I found some breeders do get involved with DNA testing, some even list their concern on their websites.
I would only add that breeders and veterinarians might start looking beyond the “common disorders found among a particular cat’s linage and contact their labs. And insist that more DNA sub factors be included on the screening panels.
I know it’s a lot to ask, but, I think we gotta start somewhere.
Many of us already use DNA screening panels such as Optimal Selection, which bundle together pretty much all of the DNA tests available for cats: Optimal Selection™ Feline

However, even though these panels have an impressive looking list of tests, the fact is that MOST disease mutations have simply not been found and therefore cannot be tested. This includes many serious conditions that affect health.
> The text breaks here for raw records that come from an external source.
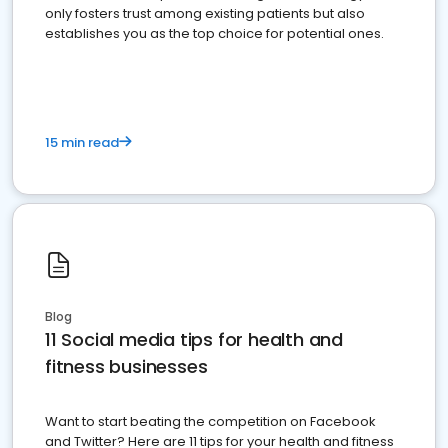
only fosters trust among existing patients but also
establishes you as the top choice for potential ones.
15 min read
Blog
11 Social media tips for health and
fitness businesses
Want to start beating the competition on Facebook
and Twitter? Here are 11 tips for your health and fitness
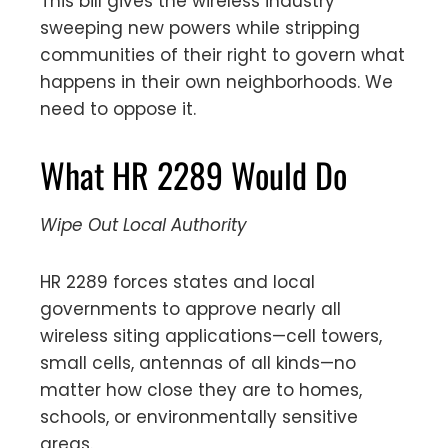
This bill gives the wireless industry
sweeping new powers while stripping
communities of their right to govern what
happens in their own neighborhoods. We
need to oppose it.
What HR 2289 Would Do
Wipe Out Local Authority
HR 2289 forces states and local
governments to approve nearly all
wireless siting applications—cell towers,
small cells, antennas of all kinds—no
matter how close they are to homes,
schools, or environmentally sensitive
areas.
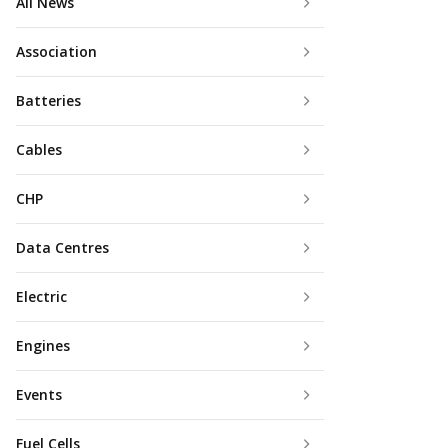
All News
Association
Batteries
Cables
CHP
Data Centres
Electric
Engines
Events
Fuel Cells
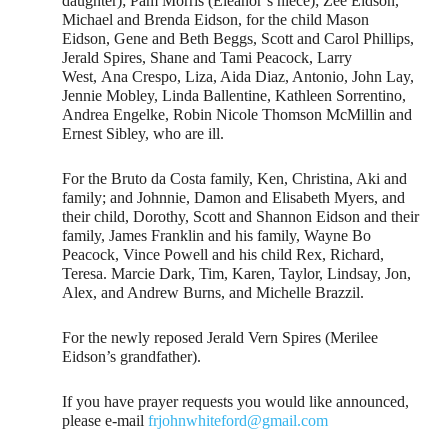
daughter); Pam Morris (Eleanor’s niece); Zee Eidson,
Michael and Brenda Eidson, for the child Mason
Eidson, Gene and Beth Beggs, Scott and Carol Phillips,
Jerald Spires, Shane and Tami Peacock, Larry
West, Ana Crespo, Liza, Aida Diaz, Antonio, John Lay,
Jennie Mobley, Linda Ballentine, Kathleen Sorrentino,
Andrea Engelke, Robin Nicole Thomson McMillin and
Ernest Sibley, who are ill.
For the Bruto da Costa family, Ken, Christina, Aki and
family; and Johnnie, Damon and Elisabeth Myers, and
their child, Dorothy, Scott and Shannon Eidson and their
family, James Franklin and his family, Wayne Bo
Peacock, Vince Powell and his child Rex, Richard,
Teresa. Marcie Dark, Tim, Karen, Taylor, Lindsay, Jon,
Alex, and Andrew Burns, and Michelle Brazzil.
For the newly reposed Jerald Vern Spires (Merilee
Eidson’s grandfather).
If you have prayer requests you would like announced,
please e-mail
frjohnwhiteford@gmail.com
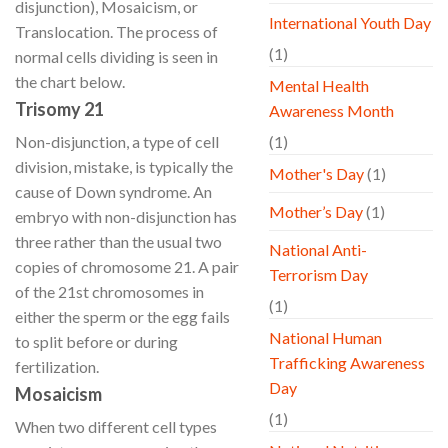
disjunction), Mosaicism, or
International Youth Day
Translocation. The process of
(1)
normal cells dividing is seen in
the chart below.
Mental Health
Trisomy 21
Awareness Month
Non-disjunction, a type of cell
(1)
division, mistake, is typically the
Mother's Day
(1)
cause of Down syndrome. An
Mother’s Day
(1)
embryo with non-disjunction has
three rather than the usual two
National Anti-
copies of chromosome 21. A pair
Terrorism Day
of the 21st chromosomes in
(1)
either the sperm or the egg fails
National Human
to split before or during
Trafficking Awareness
fertilization.
Day
Mosaicism
(1)
When two different cell types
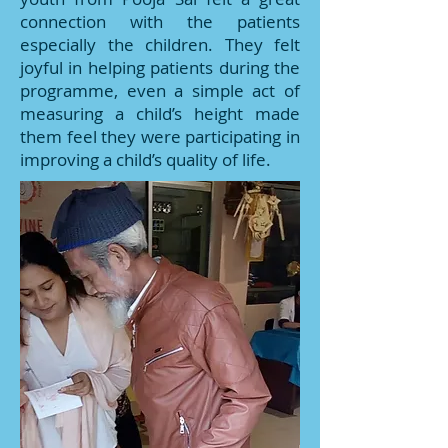
connection with the patients
especially the children. They felt
joyful in helping patients during the
programme, even a simple act of
measuring a child’s height made
them feel they were participating in
improving a child’s quality of life.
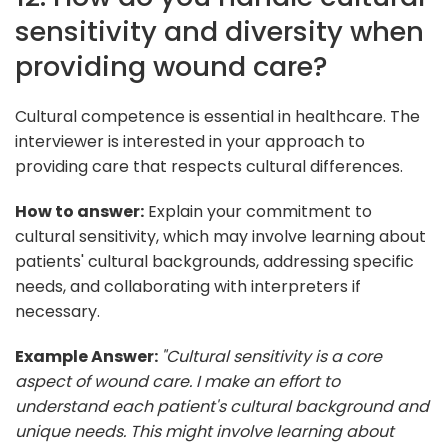
sensitivity and diversity when
providing wound care?
Cultural competence is essential in healthcare. The
interviewer is interested in your approach to
providing care that respects cultural differences.
How to answer:
Explain your commitment to
cultural sensitivity, which may involve learning about
patients' cultural backgrounds, addressing specific
needs, and collaborating with interpreters if
necessary.
Example Answer:
"Cultural sensitivity is a core
aspect of wound care. I make an effort to
understand each patient's cultural background and
unique needs. This might involve learning about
Cryptorchidism would not be anywhere near the top of my "wish list" for researchers to study. It's not a very serious condition compared to many others, and a cryptorchid male can be easily detected and neutered... he's not going to be siring kittens. The neuter surgery is a little more complicated than usual, but after the hidden testicle is found, you can simply remove it and that's that.

Let's compare with, for example, HCM (hypertrophic cardiomyopathy). HCM cannot be detected in a young adult cat without going to a specialist vet for an expensive ultrasound (and often cannot be detected in a young cat at all), so a stud male might sire many kittens as a young adult, before suddenly being discovered to have a serious heart condition that will then affect many of his kittens. He may even have grandchildren and great grandchildren before his condition is detected. This can spread heart problems far and wide through the breed's gene pool. A genetic test stops this cycle. So, this is the sort of health condition that is more important to study.